Rewrite the lines running from the start of the items through the line containing "VOORDELIG VAN EN NAAR", inclusive, with "gratis" replaced by "kosteloos" and nothing else changed.

**Source records**
# # # #

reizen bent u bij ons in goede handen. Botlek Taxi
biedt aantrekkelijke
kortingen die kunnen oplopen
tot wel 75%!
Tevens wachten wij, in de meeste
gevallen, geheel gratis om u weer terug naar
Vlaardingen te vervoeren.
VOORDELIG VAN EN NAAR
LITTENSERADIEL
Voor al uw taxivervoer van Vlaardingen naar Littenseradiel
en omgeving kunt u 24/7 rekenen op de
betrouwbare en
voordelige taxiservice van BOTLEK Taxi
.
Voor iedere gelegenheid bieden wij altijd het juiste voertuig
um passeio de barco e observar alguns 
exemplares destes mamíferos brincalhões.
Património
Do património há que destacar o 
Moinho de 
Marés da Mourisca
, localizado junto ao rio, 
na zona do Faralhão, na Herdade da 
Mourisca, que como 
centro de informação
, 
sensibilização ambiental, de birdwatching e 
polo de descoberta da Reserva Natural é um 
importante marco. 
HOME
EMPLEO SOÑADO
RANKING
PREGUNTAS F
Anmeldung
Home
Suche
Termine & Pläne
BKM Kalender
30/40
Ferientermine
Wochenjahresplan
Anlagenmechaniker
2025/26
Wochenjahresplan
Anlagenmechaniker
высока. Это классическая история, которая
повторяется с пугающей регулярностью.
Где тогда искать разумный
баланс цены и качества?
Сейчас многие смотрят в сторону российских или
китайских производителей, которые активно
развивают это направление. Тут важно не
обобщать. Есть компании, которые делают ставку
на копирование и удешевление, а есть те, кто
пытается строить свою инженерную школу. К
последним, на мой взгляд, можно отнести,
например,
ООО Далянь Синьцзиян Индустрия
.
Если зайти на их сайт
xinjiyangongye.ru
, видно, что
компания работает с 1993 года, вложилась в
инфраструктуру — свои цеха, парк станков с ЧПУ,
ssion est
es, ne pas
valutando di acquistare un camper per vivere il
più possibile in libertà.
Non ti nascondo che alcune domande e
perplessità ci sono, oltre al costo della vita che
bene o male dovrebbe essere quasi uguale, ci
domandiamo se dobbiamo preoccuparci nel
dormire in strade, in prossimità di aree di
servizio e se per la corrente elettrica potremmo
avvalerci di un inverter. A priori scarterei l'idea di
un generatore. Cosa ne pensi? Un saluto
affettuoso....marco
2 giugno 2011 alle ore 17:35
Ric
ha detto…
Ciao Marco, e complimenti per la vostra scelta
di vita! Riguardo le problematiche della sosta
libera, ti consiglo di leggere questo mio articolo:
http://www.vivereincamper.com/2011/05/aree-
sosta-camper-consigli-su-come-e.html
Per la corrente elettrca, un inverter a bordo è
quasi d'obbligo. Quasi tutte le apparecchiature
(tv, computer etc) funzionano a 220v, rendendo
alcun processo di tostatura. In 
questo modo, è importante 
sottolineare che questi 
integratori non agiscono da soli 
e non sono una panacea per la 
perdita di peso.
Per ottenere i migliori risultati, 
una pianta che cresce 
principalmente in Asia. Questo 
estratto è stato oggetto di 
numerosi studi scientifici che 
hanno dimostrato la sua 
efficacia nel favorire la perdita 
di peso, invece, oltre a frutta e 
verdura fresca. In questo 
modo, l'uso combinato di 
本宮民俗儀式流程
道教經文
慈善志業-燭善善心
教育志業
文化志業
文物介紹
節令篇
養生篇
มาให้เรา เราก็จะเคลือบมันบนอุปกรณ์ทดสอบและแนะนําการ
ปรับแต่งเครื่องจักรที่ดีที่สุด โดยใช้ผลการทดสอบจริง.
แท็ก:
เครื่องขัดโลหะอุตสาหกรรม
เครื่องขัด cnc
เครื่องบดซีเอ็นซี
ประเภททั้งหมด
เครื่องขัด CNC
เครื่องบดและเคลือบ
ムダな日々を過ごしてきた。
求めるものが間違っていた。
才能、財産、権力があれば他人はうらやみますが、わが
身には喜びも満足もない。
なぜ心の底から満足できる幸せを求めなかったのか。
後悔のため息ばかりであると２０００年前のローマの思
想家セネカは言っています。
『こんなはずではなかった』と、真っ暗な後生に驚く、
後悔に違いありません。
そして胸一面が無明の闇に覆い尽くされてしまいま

# # # #

**EXPECTED OUTPUT**
reizen bent u bij ons in goede handen. Botlek Taxi
biedt aantrekkelijke
kortingen die kunnen oplopen
tot wel 75%!
Tevens wachten wij, in de meeste
gevallen, geheel kosteloos om u weer terug naar
Vlaardingen te vervoeren.
VOORDELIG VAN EN NAAR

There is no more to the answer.